Unfortunately, any attempt to answer the question with truth is often rejected outright because they don’t accept the authority of the answer; they don’t want to struggle; they don’t want to change; they don’t want to be subject to authority in the first place.
I had a friend many years ago who refused to believe (or so he said) because if he did, he’d have to change and he didn’t want to. He was honest in his subborness.
As Eliot rightly points out, the ‘proof’ is in the lives of the saints, but since even they were not ‘perfect’ God still doesn’t exist.

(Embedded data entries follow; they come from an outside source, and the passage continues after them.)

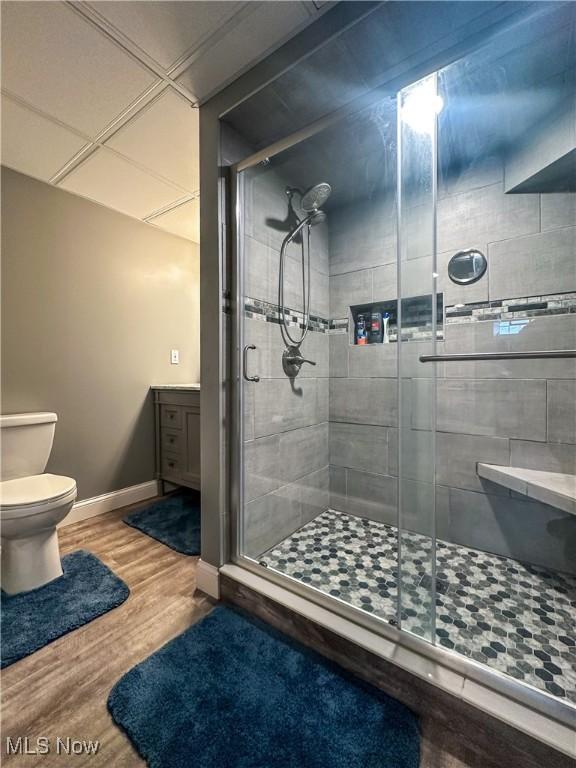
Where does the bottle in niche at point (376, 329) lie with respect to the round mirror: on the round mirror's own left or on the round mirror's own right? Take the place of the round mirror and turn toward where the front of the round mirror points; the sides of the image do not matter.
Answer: on the round mirror's own right

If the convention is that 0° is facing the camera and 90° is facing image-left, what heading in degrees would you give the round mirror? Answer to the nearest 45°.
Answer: approximately 0°

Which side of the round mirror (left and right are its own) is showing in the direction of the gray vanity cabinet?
right

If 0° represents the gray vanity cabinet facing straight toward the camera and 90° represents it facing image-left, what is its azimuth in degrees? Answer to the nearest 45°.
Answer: approximately 45°

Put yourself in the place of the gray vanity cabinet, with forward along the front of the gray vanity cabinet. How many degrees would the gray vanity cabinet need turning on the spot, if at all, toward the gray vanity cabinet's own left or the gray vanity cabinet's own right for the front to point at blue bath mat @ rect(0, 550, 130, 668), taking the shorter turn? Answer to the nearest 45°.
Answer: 0° — it already faces it

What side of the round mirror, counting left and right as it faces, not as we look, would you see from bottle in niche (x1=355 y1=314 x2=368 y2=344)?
right

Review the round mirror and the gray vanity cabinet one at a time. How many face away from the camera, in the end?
0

Michael, you’ve got it pegged just right. Whenever I hear some atheist on TV prattle on about all the suffering in the world, Auschwitz, etc., I think about that little epigram of Elie Wiesel. Once, he was asked where God was at Auschwitz, to which he replied: “Where was man?”
George: Correct … “Where was man!?”
A Book to Read: Valeriu Gafencu The Saint of the Prisons
Saint Siouan the Athonite On the Knowledge of God
Well, I believe that a lot of what is discussed here causes problems for people about God. I’m honest sometimes it has for me. Anyway, unsual little circumstances in my life make me believe. Before the stock market fell in 2008 about two weeks prior to it, I open the bible and it fell to the scripture about the lillies of the field how God cares for them, not always easy in my own life to think this way. Also, once I was looking at catacomb art and saw the beardless Chirst as the good shephard and when I later turn open the bible it fell on that scripture about Christ being the good shephard.